Ouyang Yue transpirait abondamment d'anxiété, les lèvres serrées l'une contre l'autre.
Elle rencontra Baili Chen pour la première fois au palais, lorsqu'Ouyang Hua la piégea en l'attirant dans un pavillon où Ning Xihai et un groupe de fils de familles riches et influentes l'attendaient pour l'humilier. Bien qu'elle fût certaine de leur échec, elle n'osa pas agir imprudemment au palais. Au moment même où elle prenait sa décision, Baili Chen la sauva. Par la suite, à maintes reprises, elle crut pouvoir se défendre seule, mais Baili Chen apparut toujours au bon moment pour la sortir d'affaire. Bien sûr, ses sentiments pour lui se limitaient à son aide et à une légère affection ; rien de plus.

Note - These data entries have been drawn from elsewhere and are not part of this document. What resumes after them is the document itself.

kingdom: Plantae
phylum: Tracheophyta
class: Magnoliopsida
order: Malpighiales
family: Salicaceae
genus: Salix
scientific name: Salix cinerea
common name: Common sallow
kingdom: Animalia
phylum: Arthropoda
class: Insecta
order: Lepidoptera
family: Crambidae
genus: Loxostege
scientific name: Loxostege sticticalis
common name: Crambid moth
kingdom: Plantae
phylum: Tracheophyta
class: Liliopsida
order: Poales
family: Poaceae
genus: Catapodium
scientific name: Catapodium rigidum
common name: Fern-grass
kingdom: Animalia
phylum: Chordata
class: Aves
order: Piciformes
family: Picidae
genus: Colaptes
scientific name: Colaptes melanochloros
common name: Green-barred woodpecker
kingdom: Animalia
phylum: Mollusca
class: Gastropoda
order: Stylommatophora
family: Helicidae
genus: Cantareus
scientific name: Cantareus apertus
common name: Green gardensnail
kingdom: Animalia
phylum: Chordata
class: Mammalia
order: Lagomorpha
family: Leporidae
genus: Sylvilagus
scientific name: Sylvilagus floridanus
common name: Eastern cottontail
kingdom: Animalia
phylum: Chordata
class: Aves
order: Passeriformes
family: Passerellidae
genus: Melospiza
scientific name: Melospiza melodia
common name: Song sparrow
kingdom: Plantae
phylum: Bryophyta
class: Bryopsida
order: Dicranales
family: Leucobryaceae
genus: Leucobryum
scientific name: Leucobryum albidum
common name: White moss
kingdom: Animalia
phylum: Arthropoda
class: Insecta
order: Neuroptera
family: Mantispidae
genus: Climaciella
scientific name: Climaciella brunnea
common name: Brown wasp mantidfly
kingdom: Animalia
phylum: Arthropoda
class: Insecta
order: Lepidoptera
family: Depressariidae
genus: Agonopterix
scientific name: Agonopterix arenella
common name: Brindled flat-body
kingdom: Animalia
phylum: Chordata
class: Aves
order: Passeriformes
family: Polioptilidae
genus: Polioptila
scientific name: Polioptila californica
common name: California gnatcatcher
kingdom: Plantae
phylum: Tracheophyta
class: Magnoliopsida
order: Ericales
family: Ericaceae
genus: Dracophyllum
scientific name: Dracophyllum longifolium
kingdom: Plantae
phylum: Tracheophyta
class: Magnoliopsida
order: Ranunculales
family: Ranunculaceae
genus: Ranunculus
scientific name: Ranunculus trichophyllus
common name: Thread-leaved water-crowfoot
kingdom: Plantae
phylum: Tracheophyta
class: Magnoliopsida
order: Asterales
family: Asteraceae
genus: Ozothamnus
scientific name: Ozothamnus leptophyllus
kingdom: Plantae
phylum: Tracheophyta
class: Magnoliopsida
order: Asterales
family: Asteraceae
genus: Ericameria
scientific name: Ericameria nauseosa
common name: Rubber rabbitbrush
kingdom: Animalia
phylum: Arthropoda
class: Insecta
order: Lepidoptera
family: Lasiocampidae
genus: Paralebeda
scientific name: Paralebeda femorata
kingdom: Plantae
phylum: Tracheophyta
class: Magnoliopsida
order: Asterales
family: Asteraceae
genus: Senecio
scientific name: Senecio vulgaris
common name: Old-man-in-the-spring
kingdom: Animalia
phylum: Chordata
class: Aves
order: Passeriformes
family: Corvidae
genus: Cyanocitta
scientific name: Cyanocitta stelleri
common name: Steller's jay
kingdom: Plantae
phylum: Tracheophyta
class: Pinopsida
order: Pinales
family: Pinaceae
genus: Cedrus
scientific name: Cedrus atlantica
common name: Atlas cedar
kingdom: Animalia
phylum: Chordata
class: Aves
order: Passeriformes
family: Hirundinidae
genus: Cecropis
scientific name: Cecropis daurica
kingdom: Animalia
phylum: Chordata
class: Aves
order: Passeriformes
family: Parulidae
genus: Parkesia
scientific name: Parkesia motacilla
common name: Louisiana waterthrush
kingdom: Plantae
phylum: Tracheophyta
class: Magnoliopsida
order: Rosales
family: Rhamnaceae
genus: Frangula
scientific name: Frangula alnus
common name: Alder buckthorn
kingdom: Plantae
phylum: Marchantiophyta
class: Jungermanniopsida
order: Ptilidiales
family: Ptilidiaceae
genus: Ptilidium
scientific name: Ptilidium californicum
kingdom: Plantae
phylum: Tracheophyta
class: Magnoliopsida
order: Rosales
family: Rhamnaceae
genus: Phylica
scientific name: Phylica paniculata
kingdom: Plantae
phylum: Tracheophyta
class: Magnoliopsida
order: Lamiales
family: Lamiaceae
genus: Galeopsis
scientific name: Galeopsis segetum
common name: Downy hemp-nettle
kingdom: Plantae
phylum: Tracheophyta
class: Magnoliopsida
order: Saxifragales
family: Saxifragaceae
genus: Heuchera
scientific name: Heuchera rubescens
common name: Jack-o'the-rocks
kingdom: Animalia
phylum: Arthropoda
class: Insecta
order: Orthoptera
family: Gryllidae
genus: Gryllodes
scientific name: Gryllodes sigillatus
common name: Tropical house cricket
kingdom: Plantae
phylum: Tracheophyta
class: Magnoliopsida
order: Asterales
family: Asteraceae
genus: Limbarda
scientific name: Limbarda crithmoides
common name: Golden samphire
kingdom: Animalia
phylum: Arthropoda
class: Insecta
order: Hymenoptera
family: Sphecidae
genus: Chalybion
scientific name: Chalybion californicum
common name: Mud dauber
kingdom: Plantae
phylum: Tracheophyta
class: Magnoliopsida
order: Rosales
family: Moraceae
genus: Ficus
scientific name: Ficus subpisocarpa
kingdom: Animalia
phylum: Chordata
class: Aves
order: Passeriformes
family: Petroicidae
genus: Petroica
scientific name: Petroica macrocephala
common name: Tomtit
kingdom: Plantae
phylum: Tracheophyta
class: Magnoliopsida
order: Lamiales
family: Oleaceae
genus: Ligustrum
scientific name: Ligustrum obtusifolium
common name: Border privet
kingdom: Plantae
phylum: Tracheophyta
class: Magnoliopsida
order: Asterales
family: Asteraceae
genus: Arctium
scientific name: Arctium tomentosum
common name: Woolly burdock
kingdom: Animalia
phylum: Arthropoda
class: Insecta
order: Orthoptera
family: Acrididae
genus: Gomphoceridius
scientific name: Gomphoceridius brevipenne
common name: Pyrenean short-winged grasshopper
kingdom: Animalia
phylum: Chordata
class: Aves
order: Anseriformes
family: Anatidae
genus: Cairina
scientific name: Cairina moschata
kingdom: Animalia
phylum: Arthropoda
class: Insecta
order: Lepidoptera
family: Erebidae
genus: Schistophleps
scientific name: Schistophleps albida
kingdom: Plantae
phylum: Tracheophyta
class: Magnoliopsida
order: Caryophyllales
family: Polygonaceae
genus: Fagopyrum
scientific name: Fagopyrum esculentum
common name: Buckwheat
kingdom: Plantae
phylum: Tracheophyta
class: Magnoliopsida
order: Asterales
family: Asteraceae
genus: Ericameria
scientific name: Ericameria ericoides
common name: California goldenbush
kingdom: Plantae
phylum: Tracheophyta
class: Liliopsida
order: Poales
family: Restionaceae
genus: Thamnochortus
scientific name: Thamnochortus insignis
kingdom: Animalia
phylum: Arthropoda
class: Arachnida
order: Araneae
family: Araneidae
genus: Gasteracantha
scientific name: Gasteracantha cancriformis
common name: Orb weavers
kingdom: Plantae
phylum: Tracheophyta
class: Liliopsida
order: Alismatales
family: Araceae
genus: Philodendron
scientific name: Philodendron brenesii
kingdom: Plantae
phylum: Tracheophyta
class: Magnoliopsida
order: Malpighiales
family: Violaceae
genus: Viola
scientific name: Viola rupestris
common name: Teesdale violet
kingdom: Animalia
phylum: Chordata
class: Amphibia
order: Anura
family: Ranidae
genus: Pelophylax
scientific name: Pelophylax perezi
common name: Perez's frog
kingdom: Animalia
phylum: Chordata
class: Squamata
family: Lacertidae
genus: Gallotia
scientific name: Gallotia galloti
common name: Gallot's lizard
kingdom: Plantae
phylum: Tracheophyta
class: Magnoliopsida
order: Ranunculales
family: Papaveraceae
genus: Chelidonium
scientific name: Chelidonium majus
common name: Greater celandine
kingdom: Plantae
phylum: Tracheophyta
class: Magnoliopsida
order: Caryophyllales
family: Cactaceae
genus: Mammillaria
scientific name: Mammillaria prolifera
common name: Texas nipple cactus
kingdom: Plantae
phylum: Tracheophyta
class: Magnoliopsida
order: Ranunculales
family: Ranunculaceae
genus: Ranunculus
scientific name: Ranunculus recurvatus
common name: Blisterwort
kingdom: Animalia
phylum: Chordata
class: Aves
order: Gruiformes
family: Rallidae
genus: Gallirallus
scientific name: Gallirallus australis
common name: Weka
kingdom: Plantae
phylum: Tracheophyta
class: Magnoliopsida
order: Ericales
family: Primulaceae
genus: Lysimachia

Mais en réalité, leur relation est bien plus complexe que cela.
Baili Chen lui a sauvé la vie à maintes reprises. Par exemple, lorsqu'elle était poursuivie par un groupe d'assassins de l'Alliance du Sang, si Baili Chen ne l'avait pas arrêtée, c'est elle qui aurait été empoisonnée par la fléchette. Dans le marais, s'il ne l'avait pas poussée, ils auraient pu tous deux périr en tombant.
De plus, la réapparition des blessures de Baili Chen était probablement liée à l'insalubrité du marais. Son corps oscillait entre chaud et froid, ce qui était également lié, dans une certaine mesure, à Ouyang Yue. Elle fronça les sourcils et regarda Baili Chen, qui l'appelait en tremblant de froid. Elle était un peu perplexe.